Down to the last line, repeat the entries exactly.

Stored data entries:
--- --- ---
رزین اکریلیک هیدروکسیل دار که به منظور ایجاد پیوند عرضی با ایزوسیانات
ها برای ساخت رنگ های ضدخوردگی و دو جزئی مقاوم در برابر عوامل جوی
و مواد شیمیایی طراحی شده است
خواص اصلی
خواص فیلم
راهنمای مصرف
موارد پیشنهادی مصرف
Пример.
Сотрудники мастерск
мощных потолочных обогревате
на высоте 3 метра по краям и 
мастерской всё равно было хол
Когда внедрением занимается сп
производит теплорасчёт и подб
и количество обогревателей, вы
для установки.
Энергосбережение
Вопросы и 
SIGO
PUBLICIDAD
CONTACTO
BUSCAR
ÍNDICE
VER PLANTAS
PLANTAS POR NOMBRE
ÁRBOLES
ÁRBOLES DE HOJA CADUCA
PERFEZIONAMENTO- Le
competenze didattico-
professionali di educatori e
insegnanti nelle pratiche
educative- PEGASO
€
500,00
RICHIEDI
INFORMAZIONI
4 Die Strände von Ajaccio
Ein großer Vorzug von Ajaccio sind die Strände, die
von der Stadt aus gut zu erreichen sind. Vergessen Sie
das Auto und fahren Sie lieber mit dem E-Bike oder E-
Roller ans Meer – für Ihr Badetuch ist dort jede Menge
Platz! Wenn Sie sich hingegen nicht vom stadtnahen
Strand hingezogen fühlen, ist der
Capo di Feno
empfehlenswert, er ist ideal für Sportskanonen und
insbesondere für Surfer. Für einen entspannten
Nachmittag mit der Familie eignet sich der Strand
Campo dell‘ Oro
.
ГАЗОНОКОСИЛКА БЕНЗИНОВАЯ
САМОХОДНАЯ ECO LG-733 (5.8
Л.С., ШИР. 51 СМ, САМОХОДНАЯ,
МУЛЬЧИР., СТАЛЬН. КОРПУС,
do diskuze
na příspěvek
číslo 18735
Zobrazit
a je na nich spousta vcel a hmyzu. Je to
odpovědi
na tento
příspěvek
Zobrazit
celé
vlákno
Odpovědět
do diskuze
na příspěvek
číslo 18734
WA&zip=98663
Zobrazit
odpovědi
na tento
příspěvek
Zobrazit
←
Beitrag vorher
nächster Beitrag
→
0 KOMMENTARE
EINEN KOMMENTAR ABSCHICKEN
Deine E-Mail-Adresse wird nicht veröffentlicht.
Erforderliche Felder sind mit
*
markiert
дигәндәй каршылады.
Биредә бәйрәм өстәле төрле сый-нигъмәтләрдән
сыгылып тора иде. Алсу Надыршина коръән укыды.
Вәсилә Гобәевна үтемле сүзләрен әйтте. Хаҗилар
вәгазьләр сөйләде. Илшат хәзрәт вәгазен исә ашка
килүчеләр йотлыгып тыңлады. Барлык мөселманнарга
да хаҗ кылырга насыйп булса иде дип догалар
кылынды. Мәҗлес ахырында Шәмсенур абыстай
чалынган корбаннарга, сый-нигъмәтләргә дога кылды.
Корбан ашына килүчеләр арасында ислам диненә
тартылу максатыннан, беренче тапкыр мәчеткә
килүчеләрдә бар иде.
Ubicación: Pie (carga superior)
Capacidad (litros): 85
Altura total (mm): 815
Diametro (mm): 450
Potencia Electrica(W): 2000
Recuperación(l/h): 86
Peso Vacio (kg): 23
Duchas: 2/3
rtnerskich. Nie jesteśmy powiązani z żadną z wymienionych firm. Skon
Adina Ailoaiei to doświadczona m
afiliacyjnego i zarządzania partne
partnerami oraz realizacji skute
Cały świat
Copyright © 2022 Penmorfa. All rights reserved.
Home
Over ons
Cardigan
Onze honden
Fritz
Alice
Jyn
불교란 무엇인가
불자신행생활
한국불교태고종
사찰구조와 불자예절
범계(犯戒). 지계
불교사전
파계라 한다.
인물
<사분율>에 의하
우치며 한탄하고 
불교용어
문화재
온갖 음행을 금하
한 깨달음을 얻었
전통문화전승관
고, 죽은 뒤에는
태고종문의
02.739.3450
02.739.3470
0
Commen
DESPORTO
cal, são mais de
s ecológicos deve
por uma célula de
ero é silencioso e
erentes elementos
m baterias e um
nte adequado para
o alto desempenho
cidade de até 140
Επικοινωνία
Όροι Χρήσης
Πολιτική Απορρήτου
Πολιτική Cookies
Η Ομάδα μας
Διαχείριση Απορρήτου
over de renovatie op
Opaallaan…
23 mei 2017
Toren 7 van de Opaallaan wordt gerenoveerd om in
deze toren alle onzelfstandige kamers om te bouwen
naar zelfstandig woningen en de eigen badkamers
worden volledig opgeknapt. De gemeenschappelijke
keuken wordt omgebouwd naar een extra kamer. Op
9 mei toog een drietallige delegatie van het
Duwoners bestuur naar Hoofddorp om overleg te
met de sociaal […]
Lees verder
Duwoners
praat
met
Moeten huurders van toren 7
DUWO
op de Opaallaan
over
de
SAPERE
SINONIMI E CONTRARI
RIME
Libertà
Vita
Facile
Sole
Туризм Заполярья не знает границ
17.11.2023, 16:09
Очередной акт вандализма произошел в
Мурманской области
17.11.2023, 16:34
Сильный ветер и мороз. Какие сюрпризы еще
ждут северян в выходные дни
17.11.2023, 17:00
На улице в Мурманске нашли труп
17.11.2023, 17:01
--- --- ---
RESPONSE AREA:
رزین اکریلیک هیدروکسیل دار که به منظور ایجاد پیوند عرضی با ایزوسیانات
ها برای ساخت رنگ های ضدخوردگی و دو جزئی مقاوم در برابر عوامل جوی
و مواد شیمیایی طراحی شده است
خواص اصلی
خواص فیلم
راهنمای مصرف
موارد پیشنهادی مصرف
Пример.
Сотрудники мастерск
мощных потолочных обогревате
на высоте 3 метра по краям и 
мастерской всё равно было хол
Когда внедрением занимается сп
производит теплорасчёт и подб
и количество обогревателей, вы
для установки.
Энергосбережение
Вопросы и 
SIGO
PUBLICIDAD
CONTACTO
BUSCAR
ÍNDICE
VER PLANTAS
PLANTAS POR NOMBRE
ÁRBOLES
ÁRBOLES DE HOJA CADUCA
PERFEZIONAMENTO- Le
competenze didattico-
professionali di educatori e
insegnanti nelle pratiche
educative- PEGASO
€
500,00
RICHIEDI
INFORMAZIONI
4 Die Strände von Ajaccio
Ein großer Vorzug von Ajaccio sind die Strände, die
von der Stadt aus gut zu erreichen sind. Vergessen Sie
das Auto und fahren Sie lieber mit dem E-Bike oder E-
Roller ans Meer – für Ihr Badetuch ist dort jede Menge
Platz! Wenn Sie sich hingegen nicht vom stadtnahen
Strand hingezogen fühlen, ist der
Capo di Feno
empfehlenswert, er ist ideal für Sportskanonen und
insbesondere für Surfer. Für einen entspannten
Nachmittag mit der Familie eignet sich der Strand
Campo dell‘ Oro
.
ГАЗОНОКОСИЛКА БЕНЗИНОВАЯ
САМОХОДНАЯ ECO LG-733 (5.8
Л.С., ШИР. 51 СМ, САМОХОДНАЯ,
МУЛЬЧИР., СТАЛЬН. КОРПУС,
do diskuze
na příspěvek
číslo 18735
Zobrazit
a je na nich spousta vcel a hmyzu. Je to
odpovědi
na tento
příspěvek
Zobrazit
celé
vlákno
Odpovědět
do diskuze
na příspěvek
číslo 18734
WA&zip=98663
Zobrazit
odpovědi
na tento
příspěvek
Zobrazit
←
Beitrag vorher
nächster Beitrag
→
0 KOMMENTARE
EINEN KOMMENTAR ABSCHICKEN
Deine E-Mail-Adresse wird nicht veröffentlicht.
Erforderliche Felder sind mit
*
markiert
дигәндәй каршылады.
Биредә бәйрәм өстәле төрле сый-нигъмәтләрдән
сыгылып тора иде. Алсу Надыршина коръән укыды.
Вәсилә Гобәевна үтемле сүзләрен әйтте. Хаҗилар
вәгазьләр сөйләде. Илшат хәзрәт вәгазен исә ашка
килүчеләр йотлыгып тыңлады. Барлык мөселманнарга
да хаҗ кылырга насыйп булса иде дип догалар
кылынды. Мәҗлес ахырында Шәмсенур абыстай
чалынган корбаннарга, сый-нигъмәтләргә дога кылды.
Корбан ашына килүчеләр арасында ислам диненә
тартылу максатыннан, беренче тапкыр мәчеткә
килүчеләрдә бар иде.
Ubicación: Pie (carga superior)
Capacidad (litros): 85
Altura total (mm): 815
Diametro (mm): 450
Potencia Electrica(W): 2000
Recuperación(l/h): 86
Peso Vacio (kg): 23
Duchas: 2/3
rtnerskich. Nie jesteśmy powiązani z żadną z wymienionych firm. Skon
Adina Ailoaiei to doświadczona m
afiliacyjnego i zarządzania partne
partnerami oraz realizacji skute
Cały świat
Copyright © 2022 Penmorfa. All rights reserved.
Home
Over ons
Cardigan
Onze honden
Fritz
Alice
Jyn
불교란 무엇인가
불자신행생활
한국불교태고종
사찰구조와 불자예절
범계(犯戒). 지계
불교사전
파계라 한다.
인물
<사분율>에 의하
우치며 한탄하고 
불교용어
문화재
온갖 음행을 금하
한 깨달음을 얻었
전통문화전승관
고, 죽은 뒤에는
태고종문의
02.739.3450
02.739.3470
0
Commen
DESPORTO
cal, são mais de
s ecológicos deve
por uma célula de
ero é silencioso e
erentes elementos
m baterias e um
nte adequado para
o alto desempenho
cidade de até 140
Επικοινωνία
Όροι Χρήσης
Πολιτική Απορρήτου
Πολιτική Cookies
Η Ομάδα μας
Διαχείριση Απορρήτου
over de renovatie op
Opaallaan…
23 mei 2017
Toren 7 van de Opaallaan wordt gerenoveerd om in
deze toren alle onzelfstandige kamers om te bouwen
naar zelfstandig woningen en de eigen badkamers
worden volledig opgeknapt. De gemeenschappelijke
keuken wordt omgebouwd naar een extra kamer. Op
9 mei toog een drietallige delegatie van het
Duwoners bestuur naar Hoofddorp om overleg te
met de sociaal […]
Lees verder
Duwoners
praat
met
Moeten huurders van toren 7
DUWO
op de Opaallaan
over
de
SAPERE
SINONIMI E CONTRARI
RIME
Libertà
Vita
Facile
Sole
Туризм Заполярья не знает границ
17.11.2023, 16:09
Очередной акт вандализма произошел в
Мурманской области
17.11.2023, 16:34
Сильный ветер и мороз. Какие сюрпризы еще
ждут северян в выходные дни
17.11.2023, 17:00
На улице в Мурманске нашли труп
17.11.2023, 17:01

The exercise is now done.